VII

401 21 3
                                    

-Bandung, 2007-

"Kak, kita duluan ya." Pamit junior Alora yang baru saja melenggang keluar dari ruang ekstrakurikuler anggar.

"Iya, hati-hati kalian." Jawab Alora, kini tinggal ia seorang diri di ruangan itu. Alora masih sibuk menulis satu kalimat akhir untuk isi surat yang akan ia kirimkan pada Bara. Ini adalah surat keempat yang Alora kirimkan pada Bara sejak terakhir kali mereka bertemu pada bulan agustus tahun lalu.

Sebenarnya seluruh surat yang Alora kirimkan tidak pernah mendapat balasan dari Bara, akan tetapi Alora tetap mengirimkan surat-surat yang berisi kabar terbarunya pada Bara dan bertanya mengenai bagaimana kabar Bara di sana. Gadis itu berpikir mungkin saja Bara masih sibuk untuk persiapan tahun terakhirnya di SMA-nya, serta urusan pendaftaran akademi militernya mungkin. Toh juga, surat yang Alora kirimkan selama ini bukan surat-surat berisi hal-hal penting yang harus dibalas oleh Bara atau mendapat respon langsung dari Bara seperti surat yang Alora kirimkan beberapa bulan lalu, surat yang berisi berita kematian Ayahnya yang langsung direspon oleh kedatangan Bara ke Bandung.

Alora memasukkan surat yang telah selesai ia tulis ke dalam amplop berwarna cokelat. Ia berencana mengantarkan surat itu ke kantor pos di perjalanan pulang nanti.

Alora dan Bara memang sangat jarang untuk berkomunikasi via telepon, karena seperti yang pernah Bara jelaskan pada Alora bahwa terdapat aturan pembatasan penggunaan alat komunikasi di asrama dan sekolah Bara. Alasan lain karena Bara juga lebih menyukai komunikasi melalui surat daripada telepon.

***

Februari 2007
.
.
.
Maret 2007
.
.
.
April 2007

Bulan-bulan berlalu begitu cepat di tahun terakhir Alora duduk di bangku sekolah menengah atas. Karir Alora dalam dunia anggar juga semakin melesat baik setiap tahunnya. Alora menjadi siswa dengan prestasi non-akademik di bidang keolahragaan paling banyak di SMA Bhakti Bangsa. Namanya juga sering menghiasi koran-koran media Bandung.

Bagaimana eksistensinya di dunia anggar tidak melejit jika rutinitas Alora saja setiap harinya hanya tentang sekolah-latihan anggar-lomba anggar dan begitu seterusnya selama berbulan-bulan. Anggar seakan sudah menjadi bagian penting di hidupnya.

Alora meletakkan tas pedang anggarnya di sudut kamarnya, beberapa minggu ke belakang sampai dengan beberapa minggu ke depan Alora memutuskan cuti sejenak bermain anggar. Ia harus fokus mempersiapkan ujian kelulusannya yang akan dilaksanakan pada awal bulan depan.
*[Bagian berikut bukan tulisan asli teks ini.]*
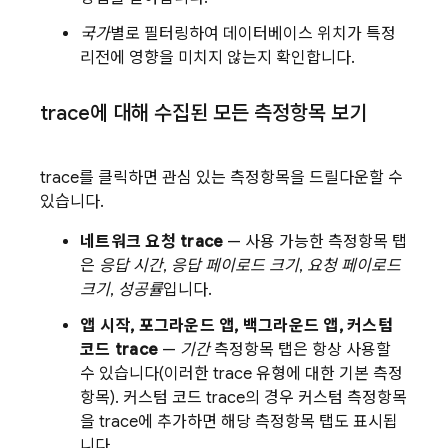
국가
별로 필터링하여 데이터베이스 위치가 특정
리전에 영향을 미치지 않는지 확인합니다.
trace에 대해 수집된 모든 측정항목 보기
trace를 클릭하면 관심 있는 측정항목을 드릴다운할 수
있습니다.
네트워크 요청 trace
— 사용 가능한 측정항목 탭
은
응답 시간
,
응답 페이로드 크기
,
요청 페이로드
크기
,
성공률
입니다.
앱 시작, 포그라운드 앱, 백그라운드 앱, 커스텀
코드 trace
—
기간
측정항목 탭은 항상 사용할
수 있습니다(이러한 trace 유형에 대한 기본 측정
항목). 커스텀 코드 trace의 경우 커스텀 측정항목
을 trace에 추가하면 해당 측정항목 탭도 표시됩
니다.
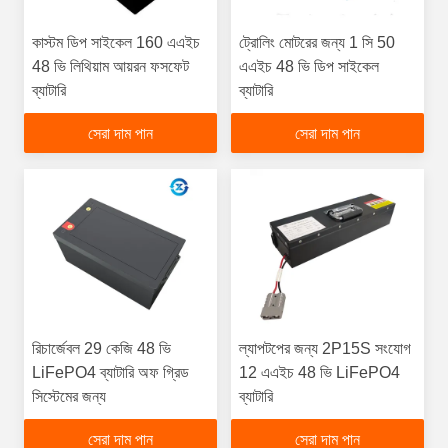
কাস্টম ডিপ সাইকেল 160 এএইচ
ট্রোলিং মোটরের জন্য 1 সি 50
48 ভি লিথিয়াম আয়রন ফসফেট
এএইচ 48 ভি ডিপ সাইকেল
ব্যাটারি
ব্যাটারি
সেরা দাম পান
সেরা দাম পান
রিচার্জেবল 29 কেজি 48 ভি
ল্যাপটপের জন্য 2P15S সংযোগ
LiFePO4 ব্যাটারি অফ গ্রিড
12 এএইচ 48 ভি LiFePO4
সিস্টেমের জন্য
ব্যাটারি
সেরা দাম পান
সেরা দাম পান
Matanya beralih mengamati foto Bara dan dirinya yang ia tempelkan di atas meja belajar. Alora mengusap pelan kalung pemberian Bara yang masih selalu ia kenakan di lehernya. Dalam hatinya ia tidak bisa membohongi dirinya bahwa ia merindukan Bara, sangat merindukan laki-laki itu. Alora bahkan sampai tidak berani untuk sekedar melihat rumah Bara, ia takut akan semakin merindukan laki-laki itu.

Alora menyobek satu kertas dari bukunya. Menulis beberapa kalimat mengenai kerinduannya pada Bara. Seperti yang pernah diminta Bara pada Alora tentang mencurahkan isi hati atau apa yang Alora rasakan pada sebuah tulisan, nyatanya Alora benar-benar melakukannya. Gadis itu menuruti apa yang Bara pesankan padanya.
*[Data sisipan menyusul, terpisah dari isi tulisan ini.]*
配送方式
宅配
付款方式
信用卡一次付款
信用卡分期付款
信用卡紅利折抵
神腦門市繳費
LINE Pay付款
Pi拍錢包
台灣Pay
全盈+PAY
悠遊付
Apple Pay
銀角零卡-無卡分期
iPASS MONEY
Lengan tangannya pun hampir tak pernah mendapatkan luka cakaran baru dari dirinya sendiri. Alora sungguh menjadi sedikit lebih baik dalam mengendalikan emosinya.
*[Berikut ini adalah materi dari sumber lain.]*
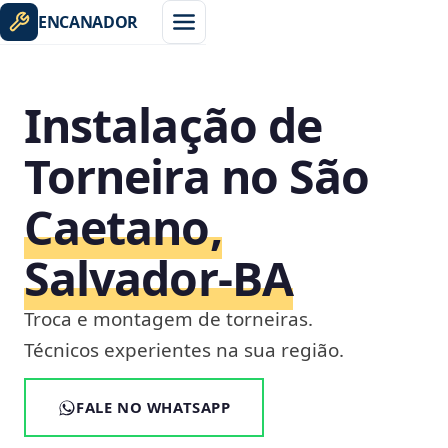
ENCANADOR
Instalação de
Torneira no São
Caetano,
Salvador‑BA
Troca e montagem de torneiras.
Técnicos experientes na sua região.
FALE NO WHATSAPP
Selesai menulis, Alora kemudian menyimpan kertas itu dengan kertas-kertas sebelumnya di box dengan motif tentara yang pernah ia beli di salah satu festival. Berbeda dengan surat, kertas berisi pelampiasan perasaannya itu tak ia kirimkan pada Bara, melainkan ia simpan bersama kertas-kertas mengenai peluapan perasaannya dan emosinya yang pernah ia tulis sebelum-sebelumnya untuk Bara baca nanti ketika mereka bertemu. Lagi-lagi seperti yang Bara minta, Alora menurutinya.